> Directions for this task:
Would you copy all lines in the data that contain the word "topics"?

[Saved data entries]
◇ ◇ ◇ ◇ ◇

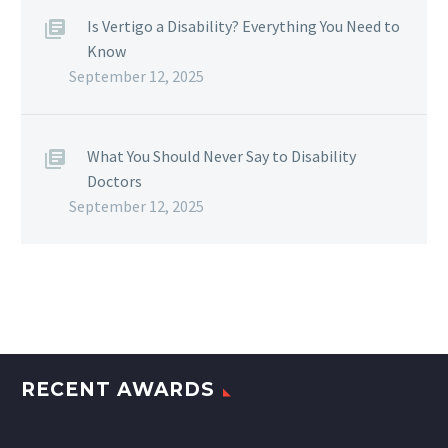
Is Vertigo a Disability? Everything You Need to
Know
September 12, 2025
What You Should Never Say to Disability
Doctors
September 12, 2025
RECENT AWARDS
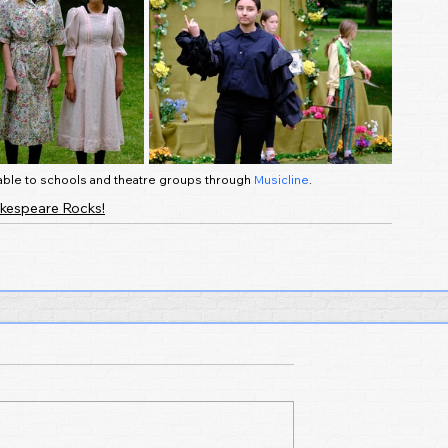
ilable to schools and theatre groups through 
Musicline
.
kespeare Rocks!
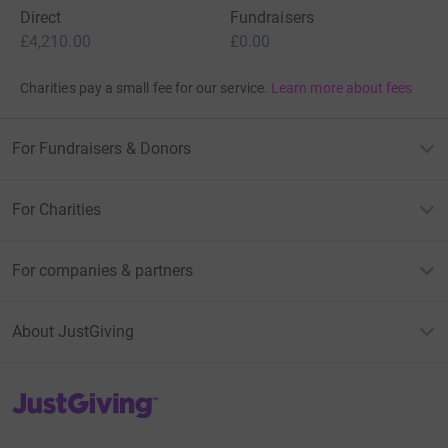
Direct
Fundraisers
£4,210.00
£0.00
Charities pay a small fee for our service.
Learn more about fees
For Fundraisers & Donors
For Charities
For companies & partners
About JustGiving
JustGiving’s homepage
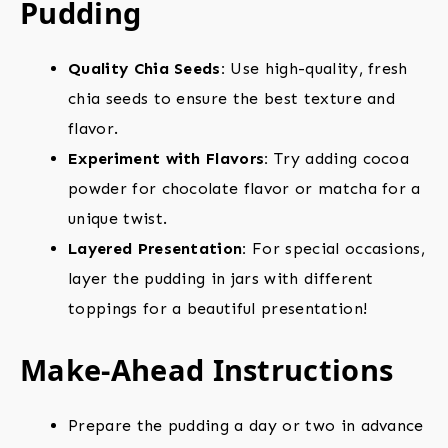
Pudding
Quality Chia Seeds:
Use high-quality, fresh
chia seeds to ensure the best texture and
flavor.
Experiment with Flavors:
Try adding cocoa
powder for chocolate flavor or matcha for a
unique twist.
Layered Presentation:
For special occasions,
layer the pudding in jars with different
toppings for a beautiful presentation!
Make-Ahead Instructions
Prepare the pudding a day or two in advance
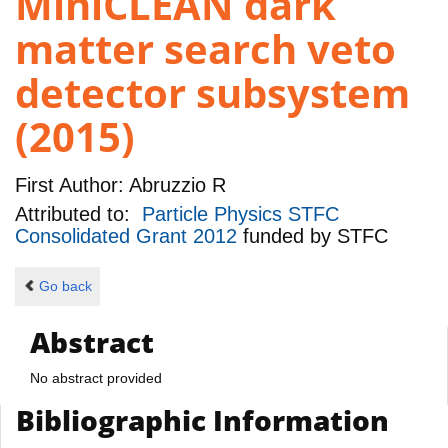
MiniCLEAN dark
matter search veto
detector subsystem
(2015)
First Author:
Abruzzio R
Attributed to:
Particle Physics STFC
Consolidated Grant 2012
funded by
STFC
Go back
Abstract
No abstract provided
Bibliographic Information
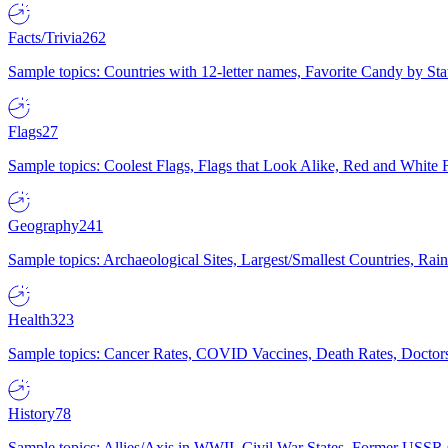
Facts/Trivia
262
Sample topics: Countries with 12-letter names, Favorite Candy by St
Flags
27
Sample topics: Coolest Flags, Flags that Look Alike, Red and White F
Geography
241
Sample topics: Archaeological Sites, Largest/Smallest Countries, Rain
Health
323
Sample topics: Cancer Rates, COVID Vaccines, Death Rates, Doctors
History
78
Sample topics: Allies/Axis in WWII, Civil War States, Former USSR 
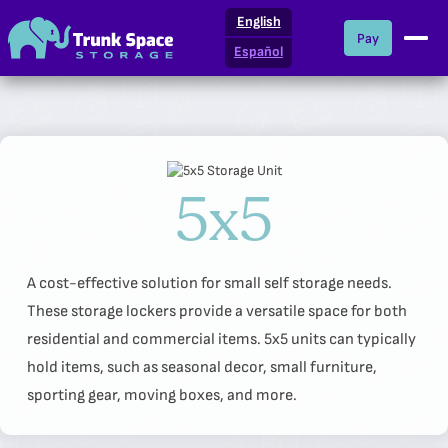
English
Pay
Español
Locations
What We Offer
5x5
Storage Resources
About Us
A cost-effective solution for small self storage needs.
These storage lockers provide a versatile space for both
residential and commercial items. 5x5 units can typically
hold items, such as seasonal decor, small furniture,
sporting gear, moving boxes, and more.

◇ ◇ ◇ ◇ ◇

> Completed exercise:
Sample topics: Countries with 12-letter names, Favorite Candy by St
Sample topics: Coolest Flags, Flags that Look Alike, Red and White F
Sample topics: Archaeological Sites, Largest/Smallest Countries, Rain
Sample topics: Cancer Rates, COVID Vaccines, Death Rates, Doctors
Sample topics: Allies/Axis in WWII, Civil War States, Former USSR 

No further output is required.